■ TO DO:
1. Reproduce word for word the stretch of the btrfs recovery reply from "Duncan <1i5t5.duncan <at>" through "from this position?".
2. In the btrfs recovery reply, which btrfs-progs version does the writer say they are running?

■ TEXT EXTRACT:
=====

Duncan <1i5t5.duncan <at> cox.net> writes:

> 
> Gareth Clay posted on Tue, 15 Jul 2014 14:35:22 +0100 as excerpted:
> 
> > I noticed yesterday that the mount points on my btrfs RAID1 filesystem
> > had become read-only. On a reboot, the filesystem fails to mount. I
> > wondered if someone here might be able offer any advice on how to
> > recover (if possible) from this position?
> 
> I had a similar (but I think different) issue some weeks ago.  It was my 
> first real experience with btrfs troubleshooting and recovery.
> 
> First, the recommendation is do NOT do btrfs check --repair except either 
> at the recommendation of a dev after they've seen the details and 
> determined it can fix them, or if your next step would be a new mkfs of 
> the filesystem, thus blowing away what's there anyway, so you've nothing 
> to lose.  You can try btrfs check (aka btrfsck) without --repair to see 
> what it reports as that's read-only and thus won't break anything 
> further, but similarly, won't repair anything either.
> 
> Also, as a general recommendation, try a current kernel as btrfs is still 
> developing fast enough that if you're a kernel series behind, there's 
> fixes in the new version that you won't have in older kernels.  I see 
> you're on an ubuntu 3.13 series kernel, and the recommendation would be 
> the latest 3.15 series stable kernel, if not the 3.16-rc series 
> development kernel, since that's past rc5 now and thus getting close to 
> release.
> 
> The userspace, btrfs-progs, isn't quite as critical, but running at least 
> v3.12 (which you are), is recommended.  FWIW, v3.14.2 is current (as of 
> when I last checked a couple days ago anyway) and is what I am running 
> here.
> 
> In general, you can try mounting with recovery and then with recovery,ro 
> options, but that didn't work here.  You can also try with the degraded 
> option (tho I didn't), to see if it'll mount with just one of the pair.
> 
> Of course, btrfs is still not fully stable and keeping current backups is 
> recommended.  I did have backups, but they weren't as current as I wanted.
> 
> Beyond that, there's btrfs restore (a separate btrfs-restore executable 
> in older btrfs-progs, part of the main btrfs executable in newer 
> versions), which is what I ended up using and is what the rest of this 
> reply is about.  That does NOT mount or write to the filesystem, but DOES 
> let you pull files off the unmounted filesystem and write them to a 
> working filesystem (btrfs or other, it was reiserfs here) in ordered to 
> recover what you can.  You can use --dry-run to list files that would be 
> recovered in ordered to get an idea of how much it can recover.
> 
> There's a page on the wiki about using btrfs recover in combination with 
> btrfs-find-root, if the current root is damaged and won't let you recover 
> much.  Note that "generation" and "transid" refer to the same thing, and 
> you want to specify the root (using the -t location option, with the 
> location found using find-root) that lets you recover the most.  The -l 
> (list tree roots) option is also useful in this context.
> 
> https://btrfs.wiki.kernel.org/index.php/Restore
> 
> Of course restoring in this manner means you have to have somewhere else 
> to put what you restore, which was fine for me as I'm using relatively 
> small independent btrfs filesystems and could restore to a larger 
> reiserfs on a different device, but could be rather tougher for large 
> multi-terabyte filesystems, unless you have (or purchase) a spare disk to 
> put it on.

=====

■ RECORD EXCERPTS:
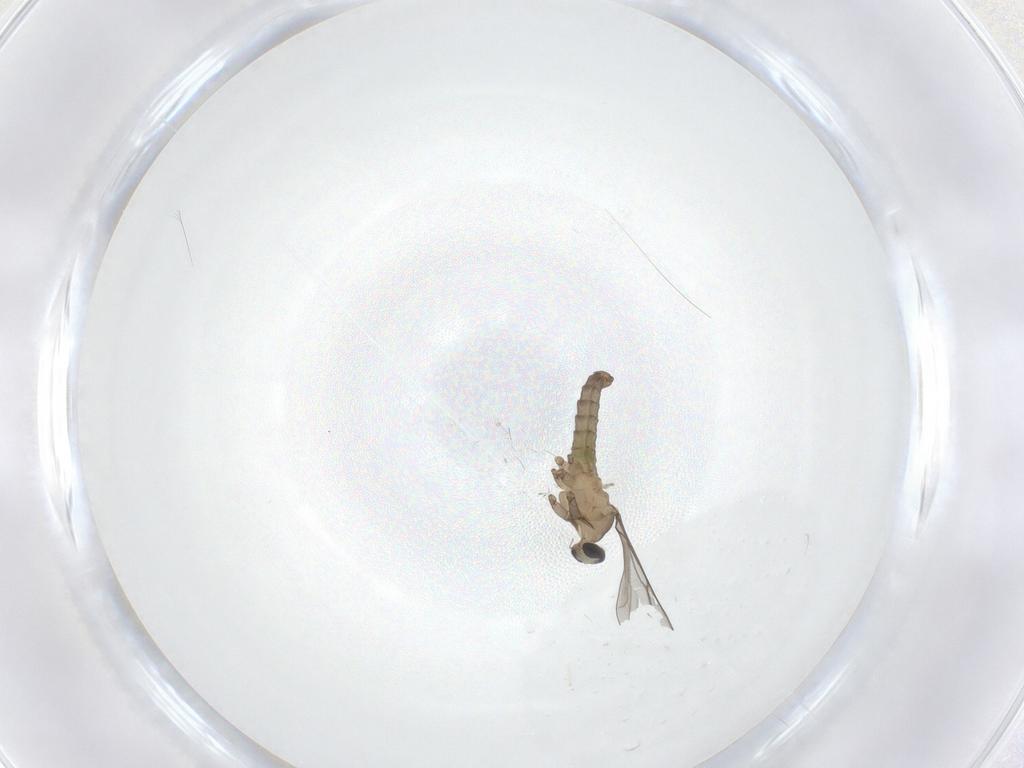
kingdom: Animalia
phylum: Arthropoda
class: Insecta
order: Diptera
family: Cecidomyiidae
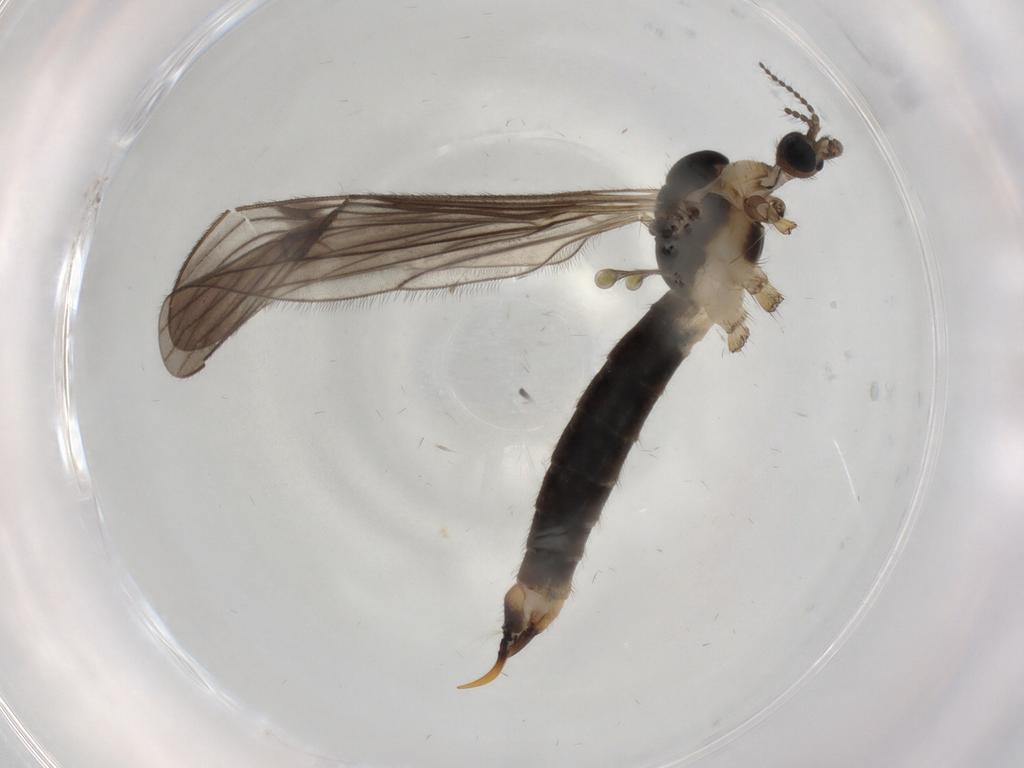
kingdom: Animalia
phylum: Arthropoda
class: Insecta
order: Diptera
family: Limoniidae
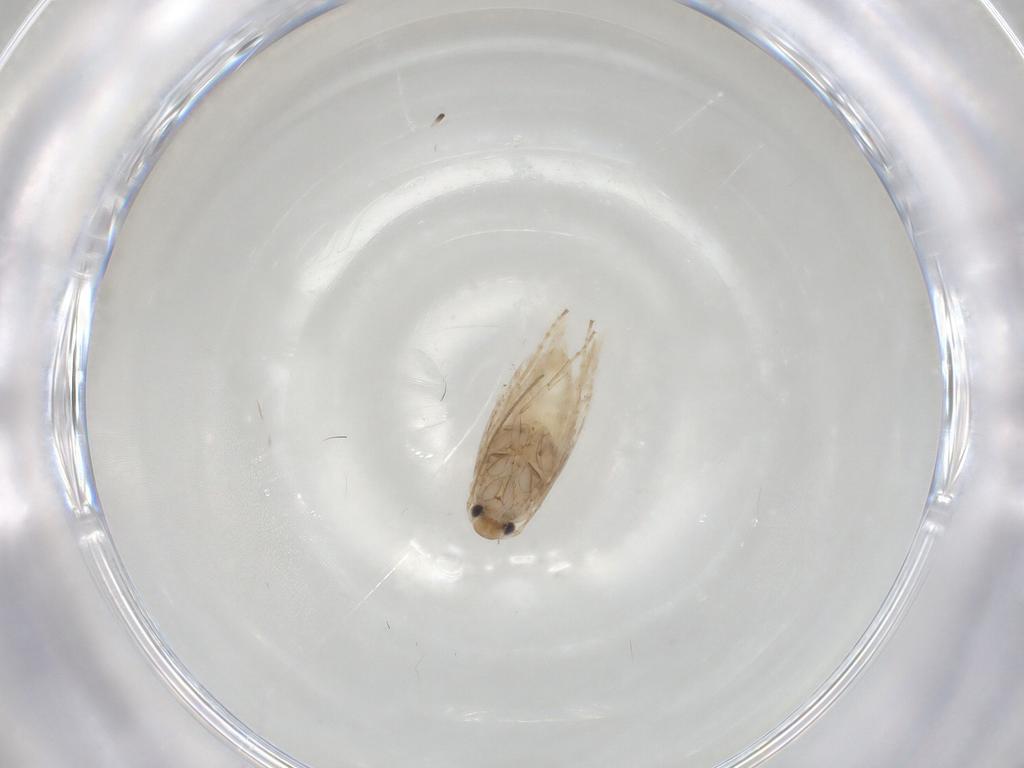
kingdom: Animalia
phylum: Arthropoda
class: Insecta
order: Lepidoptera
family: Depressariidae
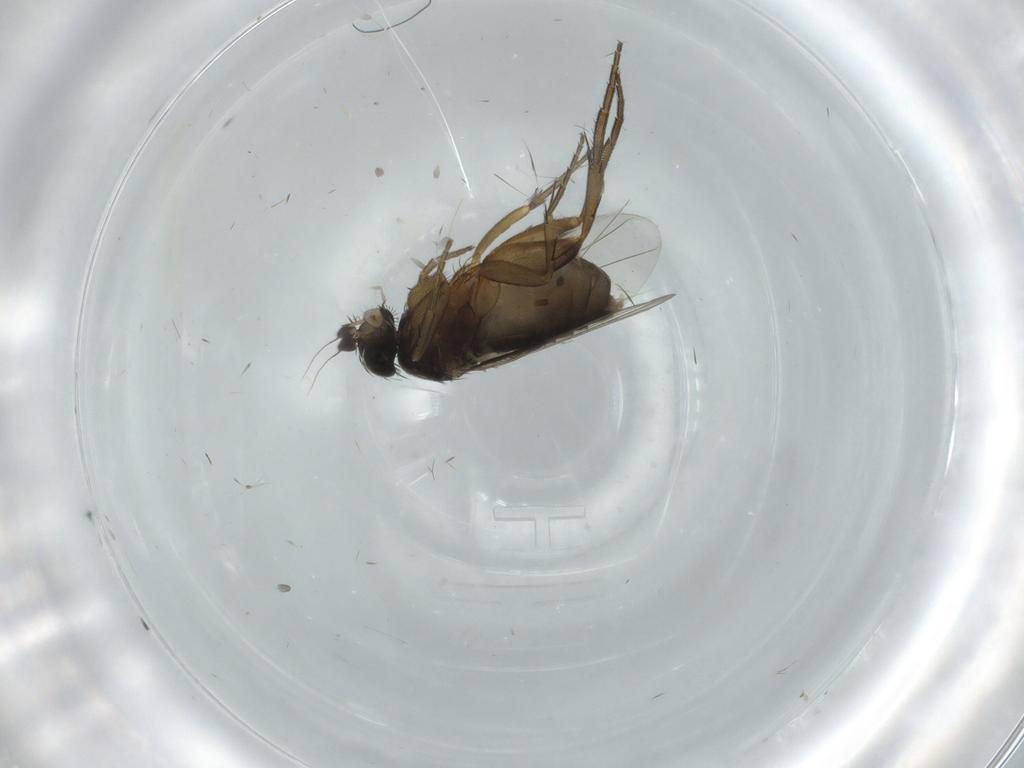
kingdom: Animalia
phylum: Arthropoda
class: Insecta
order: Diptera
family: Phoridae
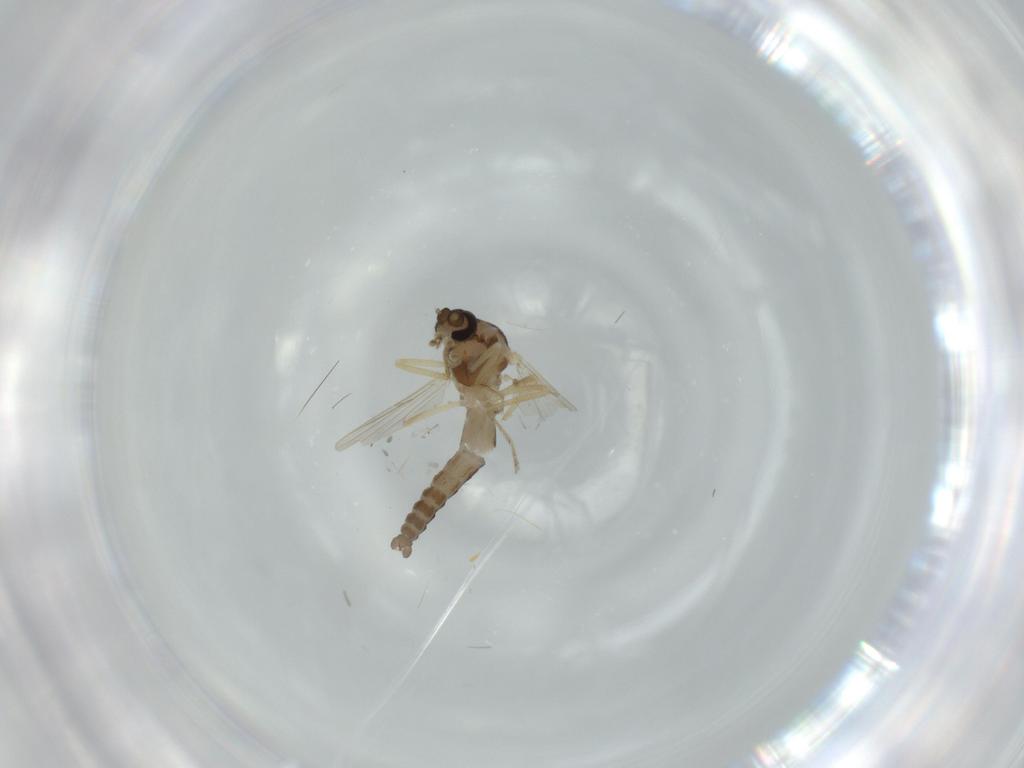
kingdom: Animalia
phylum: Arthropoda
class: Insecta
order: Diptera
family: Ceratopogonidae
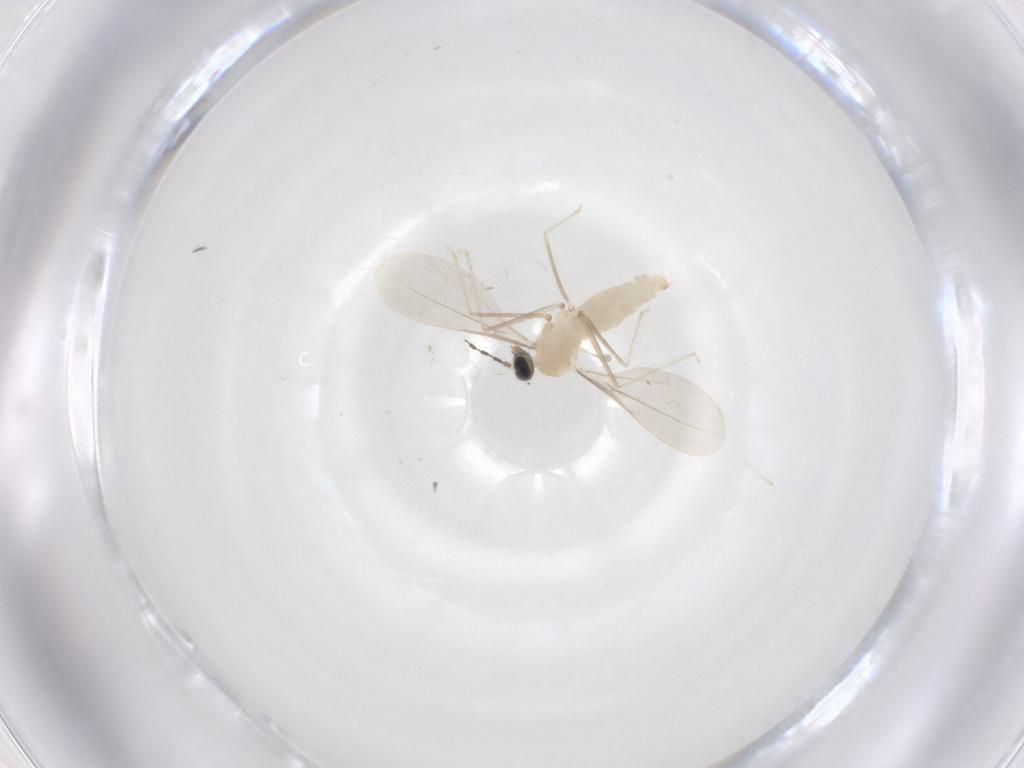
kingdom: Animalia
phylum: Arthropoda
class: Insecta
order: Diptera
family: Cecidomyiidae
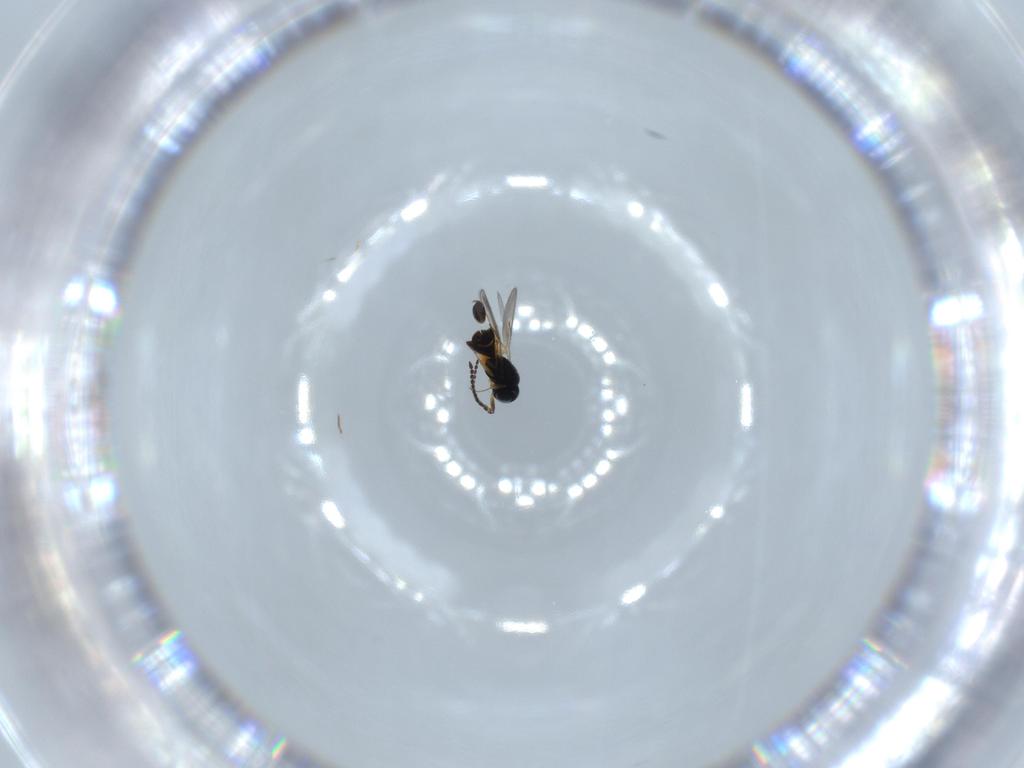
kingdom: Animalia
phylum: Arthropoda
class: Insecta
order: Hymenoptera
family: Scelionidae
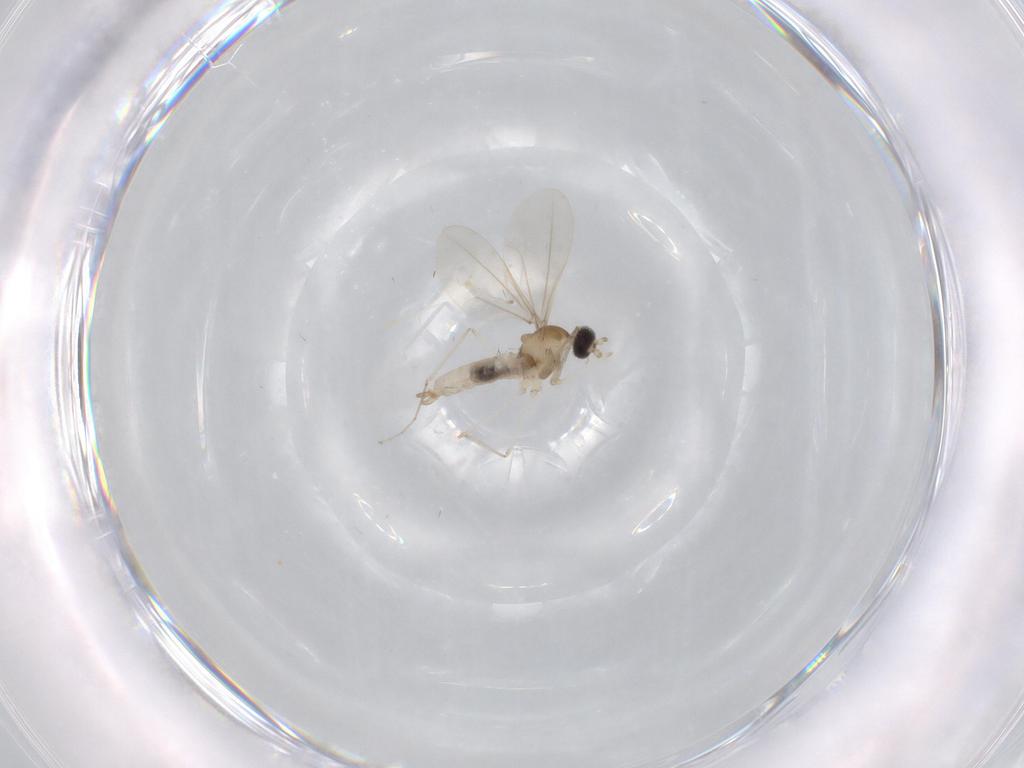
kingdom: Animalia
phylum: Arthropoda
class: Insecta
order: Diptera
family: Cecidomyiidae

=====

■ TASK-BY-TASK OUTPUTS:
1.
Duncan <1i5t5.duncan <at> cox.net> writes:

> 
> Gareth Clay posted on Tue, 15 Jul 2014 14:35:22 +0100 as excerpted:
> 
> > I noticed yesterday that the mount points on my btrfs RAID1 filesystem
> > had become read-only. On a reboot, the filesystem fails to mount. I
> > wondered if someone here might be able offer any advice on how to
> > recover (if possible) from this position?

2. v3.14.2